Small Islands states urge world leaders to take action against plastics


World leaders should take action to protect small island nations from “choking on plastics.”

This was said by Small Islands States during the Global Plastics Treaty negotiations in Paris.

At the same time, island nations such as Palau urged world leaders to prioritize island nations that are facing a triple risk – climate change, increasing sea levels, and the scourge of plastic pollution.

Permanent Representative of Palau to the United Nations, Ilana Seid, said the amount of plastics floating in the country’s ocean is a threat.

“The magnitude of plastic floating in our oceans is a real threat today to Palau’s major economies – tourism and fishery – and the health of our people. Ocean plastic is extremely degraded and is difficult and, at times, impossible to recycle. It also degrades into microplastics that cannot be collected,” she said.

She said world leaders should come up with a treaty that will phase out plastic production and ban manufacturing plastics that harm the oceans.

“To really, truly tackle plastic pollution, solutions that reduce the use of plastic are critical. A strong and comprehensive Global Plastic Treaty that caps and rapidly phases down global plastic production and bans the manufacture and use of unnecessary, avoidable problematic plastic items are vital for protecting our ocean nations,’ she added.

Grenada is among the Small Island Developing States (SIDS) which are leading the charge for the UN Plastics Treaty in Paris.

The initiative is backed by Peter Thomson, the UN Special Envoy for the Ocean, and international experts, including Common Seas and Searious Business.

World leaders have been meeting for the Second Session of the Intergovernmental Negotiating Committee (INC-2) to negotiate the fine print of the UN Plastics Treaty, and with plastic production increasing and set to double by 2030, SIDS are worried that the crisis will get worse.

Peter Thomson, UN Special Envoy for the Ocean, said, “by convening the community of Small Island Developing States, we can ensure the world listens to their needs. The trident of risks – climate change, rising sea levels, and plastic – is an existential threat.

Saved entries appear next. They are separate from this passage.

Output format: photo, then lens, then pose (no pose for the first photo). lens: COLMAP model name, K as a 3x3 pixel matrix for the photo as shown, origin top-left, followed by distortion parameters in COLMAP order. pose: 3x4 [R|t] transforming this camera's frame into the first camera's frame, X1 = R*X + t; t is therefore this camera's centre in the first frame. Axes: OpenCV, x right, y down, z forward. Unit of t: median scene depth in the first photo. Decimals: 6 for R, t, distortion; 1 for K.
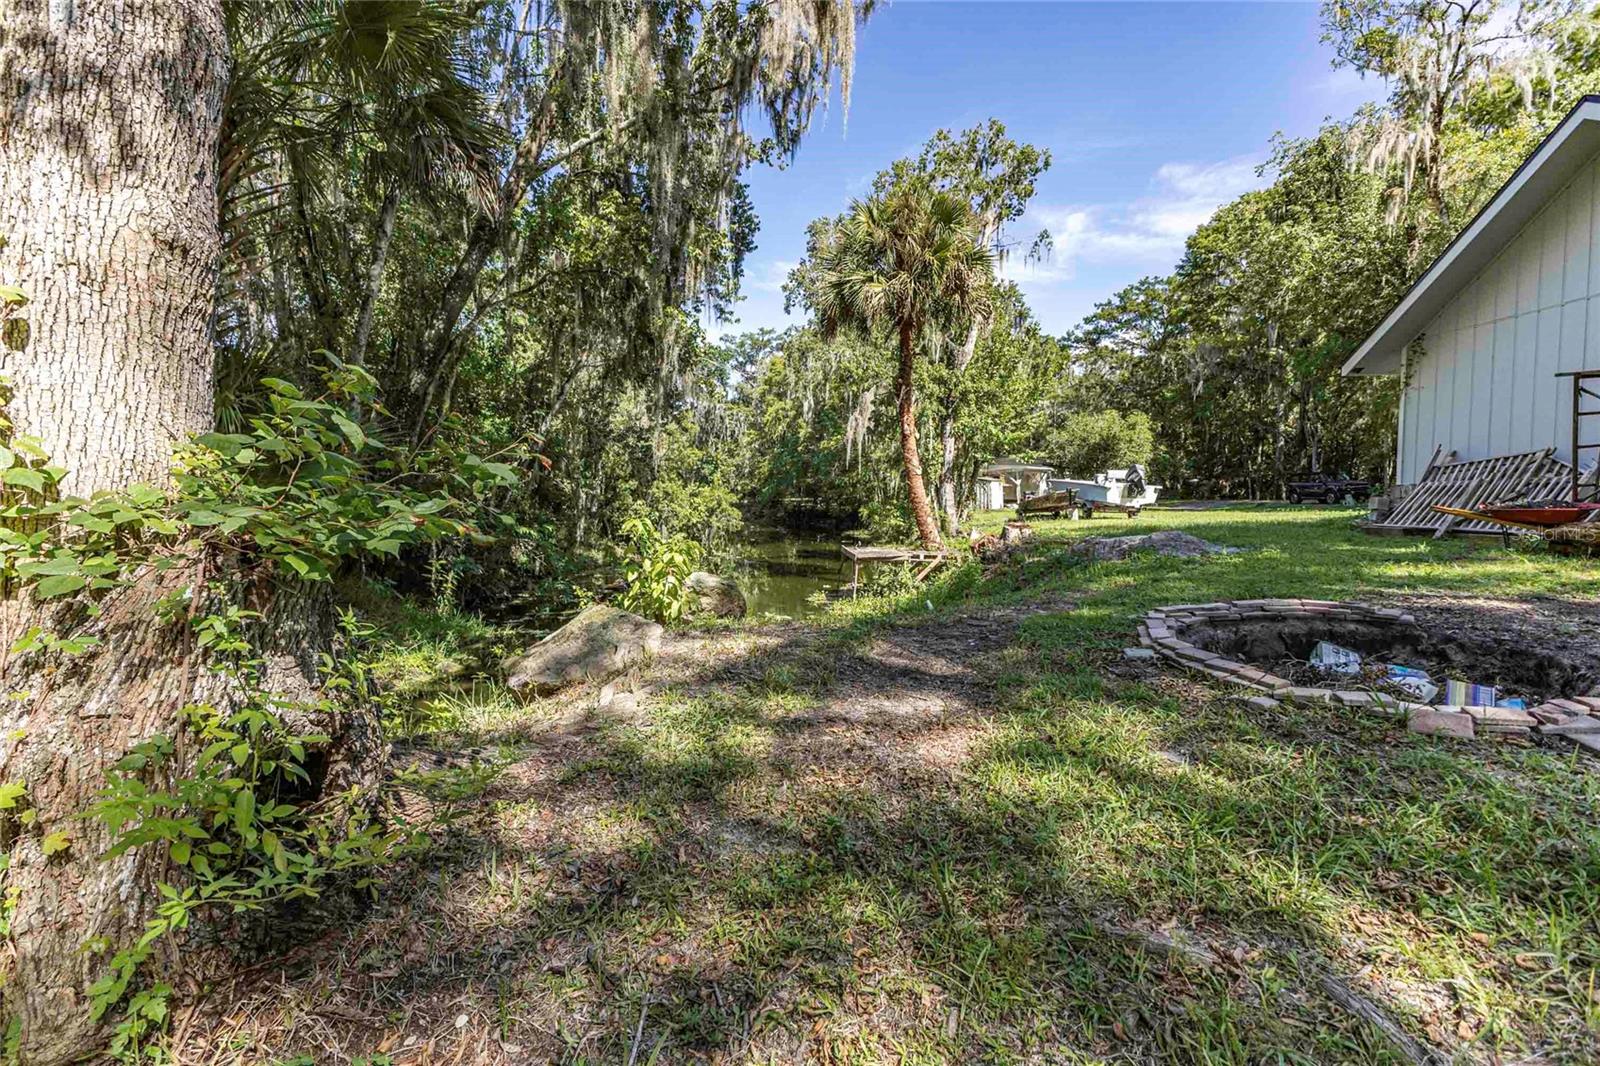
lens RADIAL K [[685.6, 0, 803.9], [0, 685.6, 524.4], [0, 0, 1]] dist [0.016834, -0.007166]
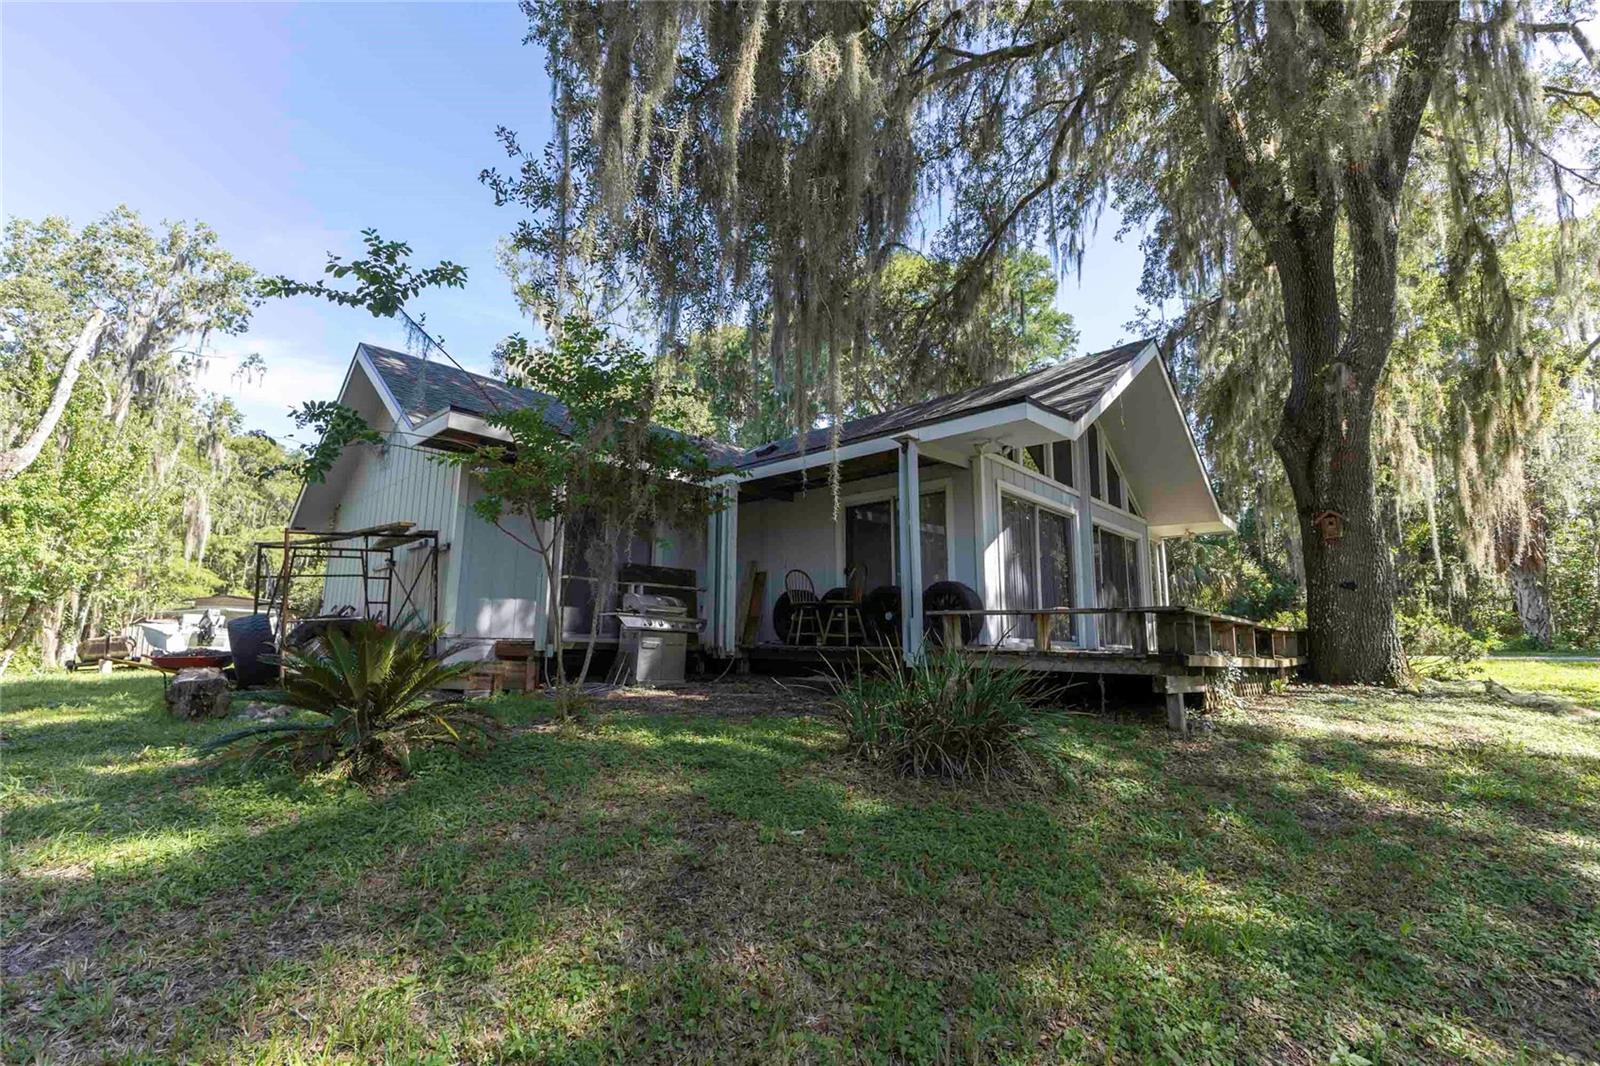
lens RADIAL K [[675.2, 0, 797.0], [0, 675.2, 533.5], [0, 0, 1]] dist [-0.003179, -0.000143]
pose [[0.661691, 0.116950, 0.740599, 0.272372], [0.032154, 0.982425, -0.183866, 0.004212], [-0.749087, 0.145476, 0.646302, -0.149063]]
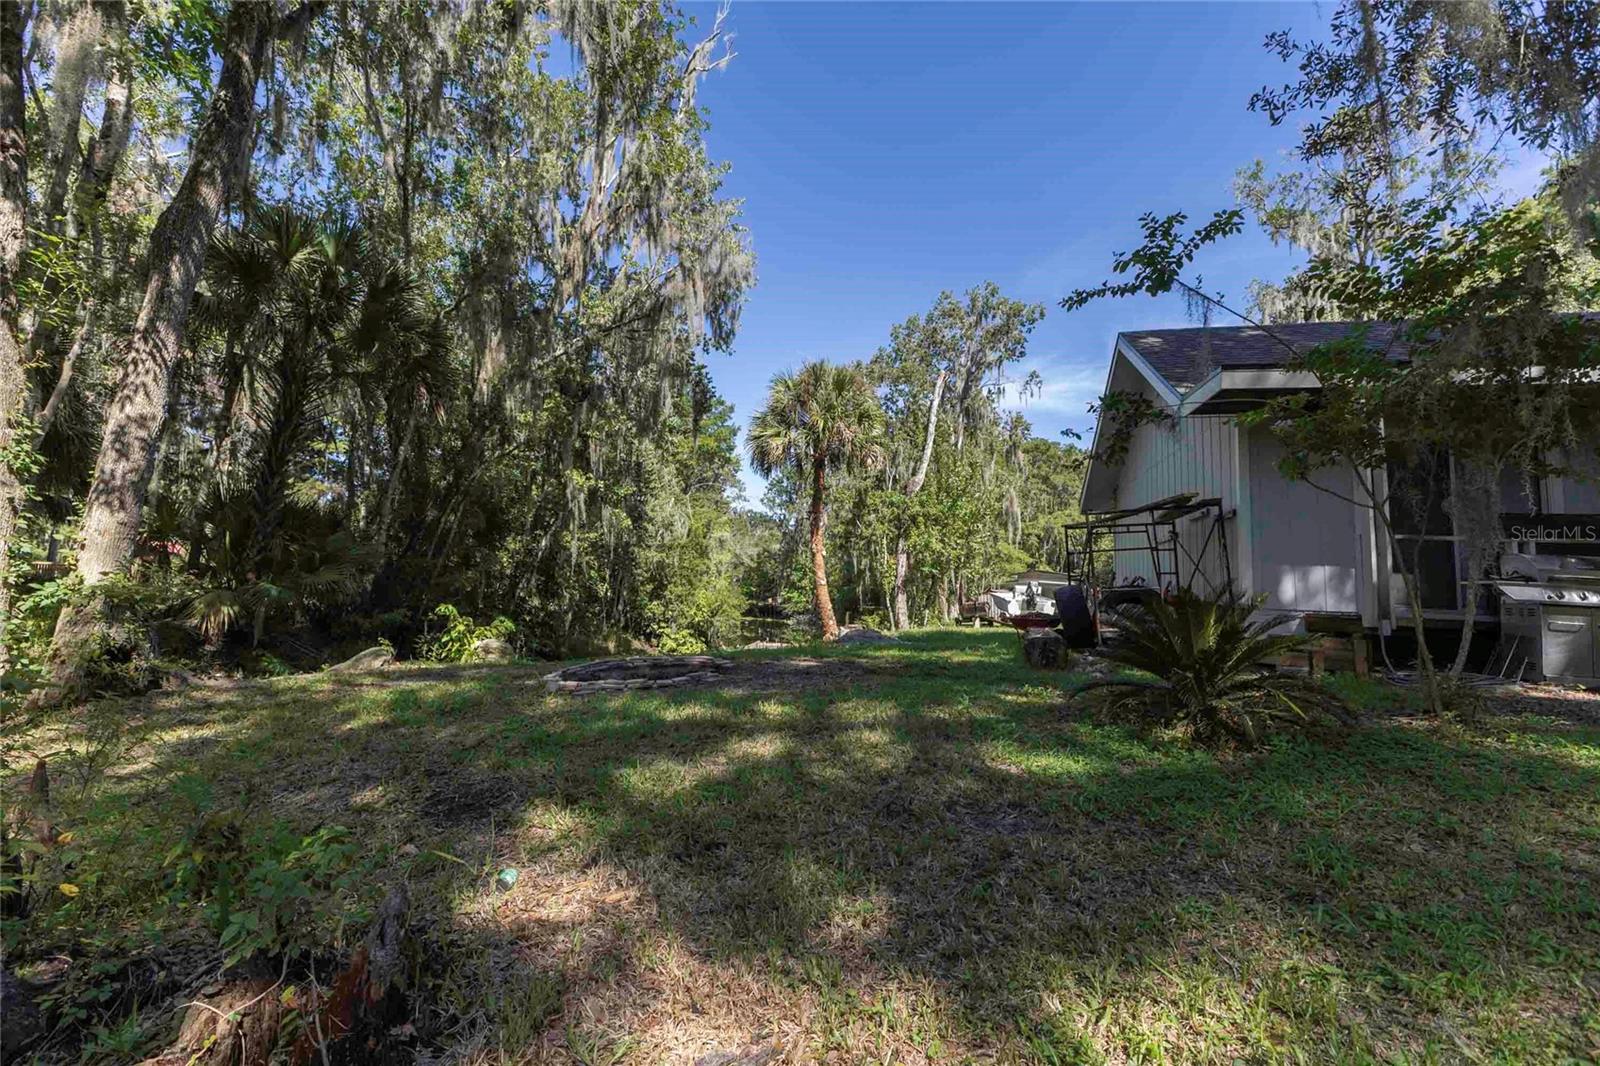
lens RADIAL K [[669.8, 0, 800.0], [0, 669.8, 533.0], [0, 0, 1]] dist [-0.001802, -0.000812]
pose [[0.983043, 0.010116, -0.183097, 0.257070], [-0.036451, 0.989332, -0.141044, 0.005089], [0.179717, 0.145326, 0.972924, -0.142485]]
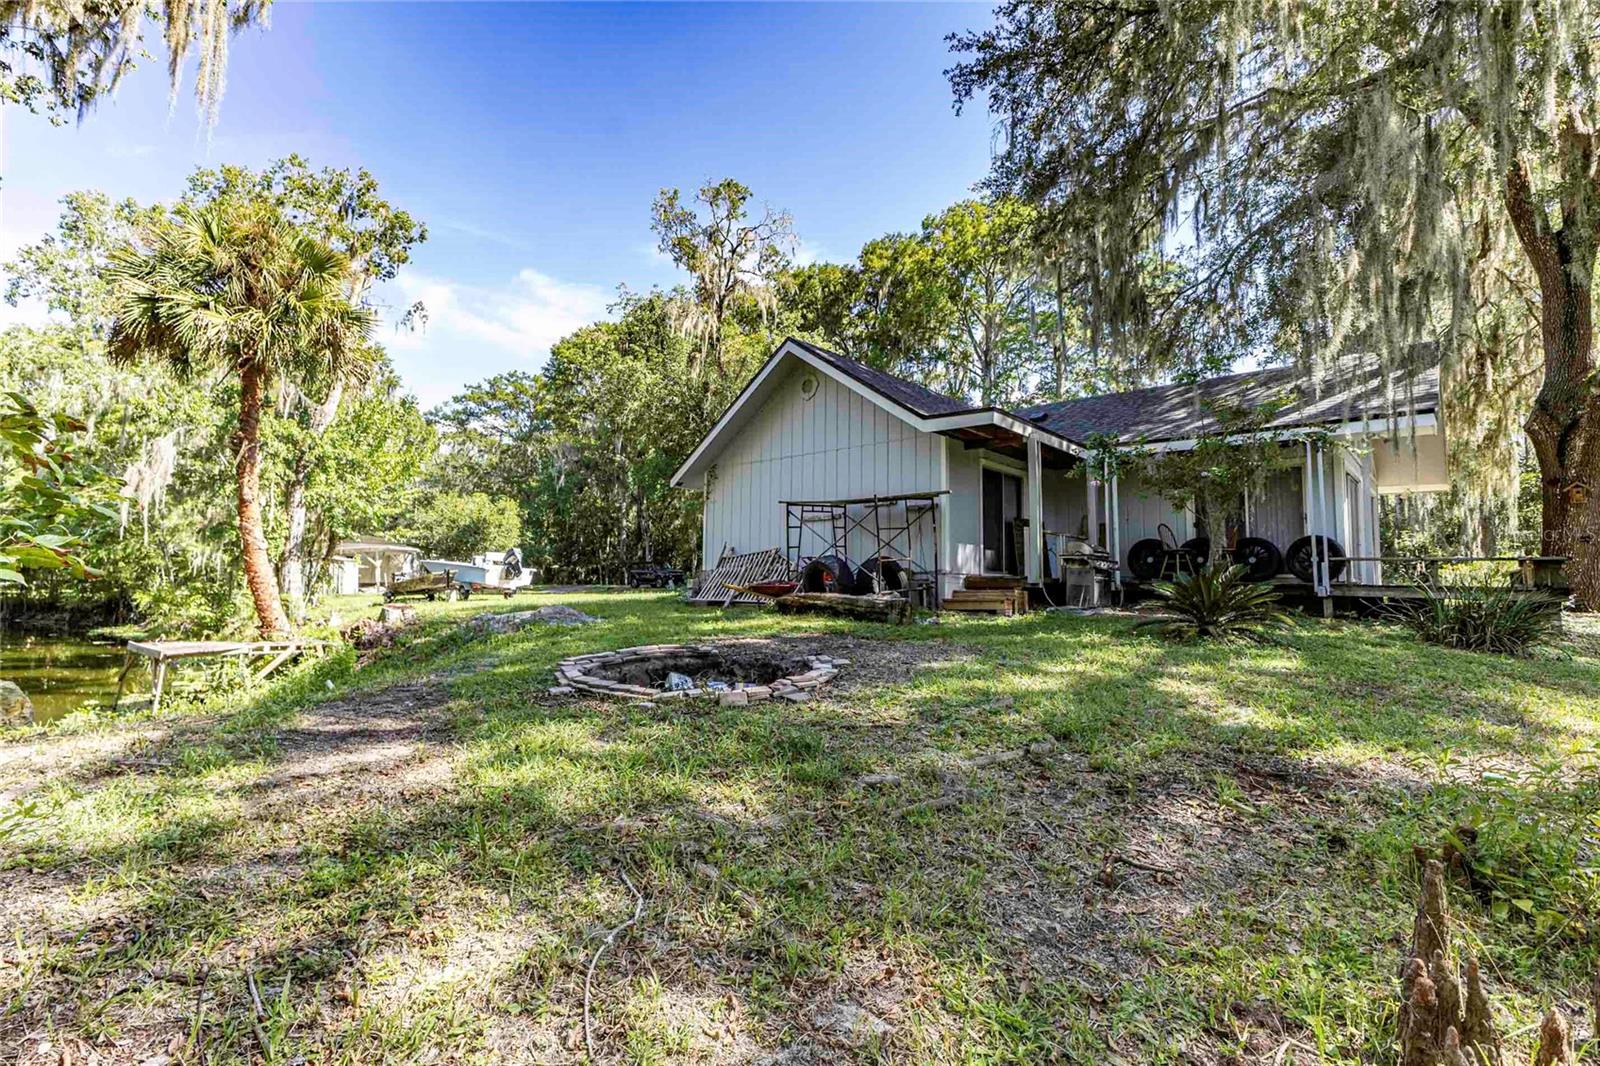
lens RADIAL K [[710.2, 0, 800.0], [0, 710.2, 533.0], [0, 0, 1]] dist [-0.002110, -0.000165]
pose [[0.660386, 0.057182, 0.748746, -0.033180], [0.024575, 0.994917, -0.097658, 0.005388], [-0.750524, 0.082892, 0.655624, -0.033023]]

“We urgently need to take action and co-design a UN Plastics Treaty which protects those countries which are at the sharp end. A Treaty that works for SIDS, works for the world.”

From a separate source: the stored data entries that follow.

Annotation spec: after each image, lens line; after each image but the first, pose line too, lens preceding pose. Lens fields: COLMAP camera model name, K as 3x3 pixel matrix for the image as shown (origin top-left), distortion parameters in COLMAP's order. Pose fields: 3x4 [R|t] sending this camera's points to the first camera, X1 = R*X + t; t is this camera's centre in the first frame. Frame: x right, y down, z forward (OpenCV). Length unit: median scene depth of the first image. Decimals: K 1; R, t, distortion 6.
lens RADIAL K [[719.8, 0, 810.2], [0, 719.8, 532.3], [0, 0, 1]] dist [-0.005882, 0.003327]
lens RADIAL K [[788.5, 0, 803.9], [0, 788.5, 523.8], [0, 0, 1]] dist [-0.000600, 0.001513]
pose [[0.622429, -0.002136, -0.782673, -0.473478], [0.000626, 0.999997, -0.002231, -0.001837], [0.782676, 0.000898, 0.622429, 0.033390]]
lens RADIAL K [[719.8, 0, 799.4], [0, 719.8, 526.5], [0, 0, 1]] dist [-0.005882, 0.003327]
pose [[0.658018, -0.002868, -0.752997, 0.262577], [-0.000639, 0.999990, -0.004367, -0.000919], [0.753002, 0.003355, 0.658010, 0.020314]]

Grenada’s Minister of Climate Resilience, The Environment and Renewable Energy, Kerryne James, meanwhile said Grenada’s economic prosperity relies on the pristine natural environment—from tourism to the fishing and marine industries.

“We need concerted actions to combat plastic pollution, secure the livelihoods of our people, and protect our precious marine biodiversity for the future.”

Common Seas CEO Jo Royle, for their part, said SIDS hardly produce plastics, but without global policy change, “they will choke on the plastic pollution arriving on their shores.”

“Small Island Developing States are stewards for around a third of the ocean, caring for some of the world’s most precious habitats. They hardly produce any plastic themselves.”

“With vested interests at play, INC-2 has made slow progress, so it is critical that island nations continue to raise their collective voice and set out their requirements for a high-ambition treaty which includes a legally binding cap on plastic production.”

Searious Business CEO Willemijin Peeters said: “Small island states can only achieve so much on our own; we also urgently need the international community to take action to stem the flow of plastic pollution upstream.